▶ Your objective
All lines in the data below carrying the string "index" are to be located and copied.

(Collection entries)
========================================================================
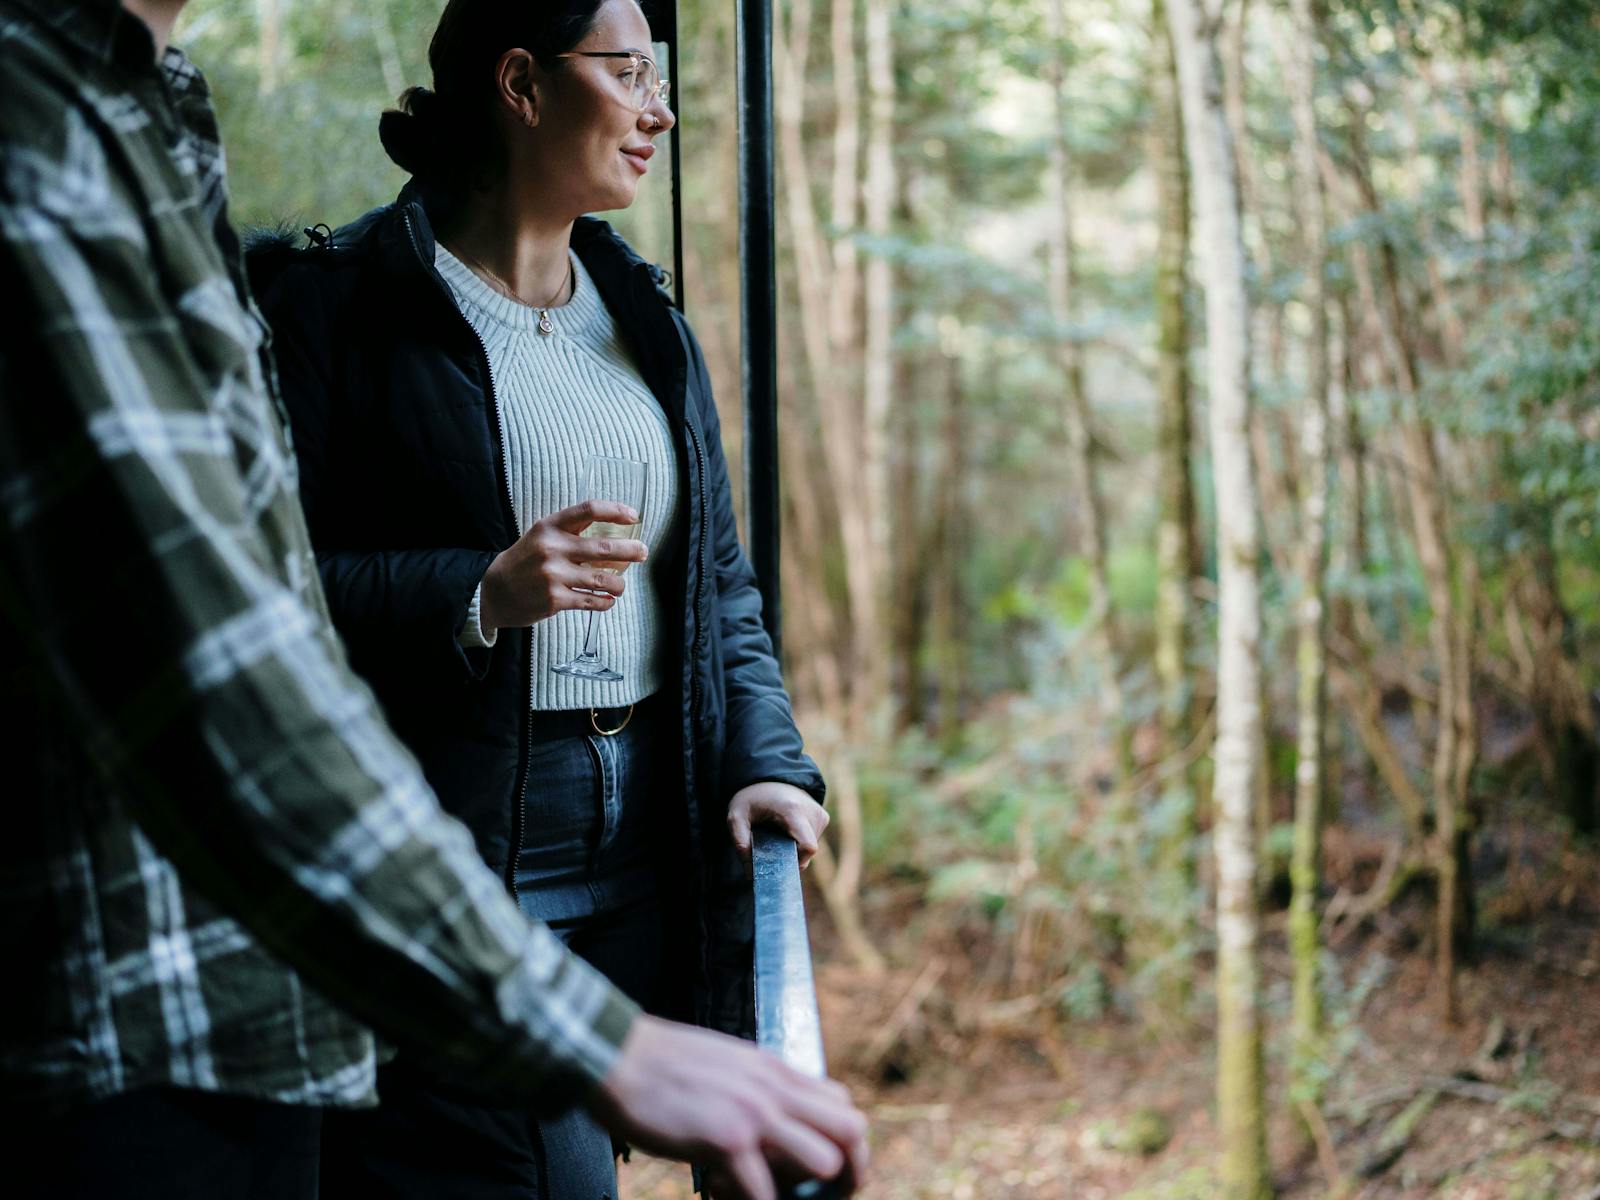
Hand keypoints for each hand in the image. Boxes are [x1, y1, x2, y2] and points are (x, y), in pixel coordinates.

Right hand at [479, 500, 646, 632]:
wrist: (493, 591)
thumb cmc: (524, 561)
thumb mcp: (541, 535)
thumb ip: (571, 531)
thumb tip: (611, 532)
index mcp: (550, 526)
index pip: (589, 510)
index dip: (616, 511)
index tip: (634, 517)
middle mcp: (552, 548)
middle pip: (603, 548)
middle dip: (630, 551)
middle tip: (642, 552)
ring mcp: (554, 575)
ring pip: (603, 579)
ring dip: (619, 584)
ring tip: (621, 585)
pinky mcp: (555, 600)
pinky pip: (592, 601)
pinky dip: (606, 601)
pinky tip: (608, 600)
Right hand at [589, 1015, 868, 1199]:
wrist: (617, 1055)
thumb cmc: (662, 1066)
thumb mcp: (727, 1066)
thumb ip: (757, 1091)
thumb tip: (773, 1130)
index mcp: (775, 1070)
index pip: (841, 1103)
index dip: (842, 1144)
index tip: (824, 1171)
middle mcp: (775, 1089)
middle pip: (852, 1131)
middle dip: (851, 1173)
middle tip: (824, 1198)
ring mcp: (754, 1114)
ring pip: (825, 1162)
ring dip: (802, 1192)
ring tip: (768, 1195)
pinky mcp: (726, 1139)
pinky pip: (764, 1194)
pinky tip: (720, 1194)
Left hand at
========================================================================
▶ Reply to the exercise
index mcp: (550, 526)
index pip: (589, 510)
index dip: (616, 511)
index tip: (634, 517)
index mcp: (775, 1070)
index pip: (841, 1103)
index dip: (842, 1144)
index tip: (824, 1171)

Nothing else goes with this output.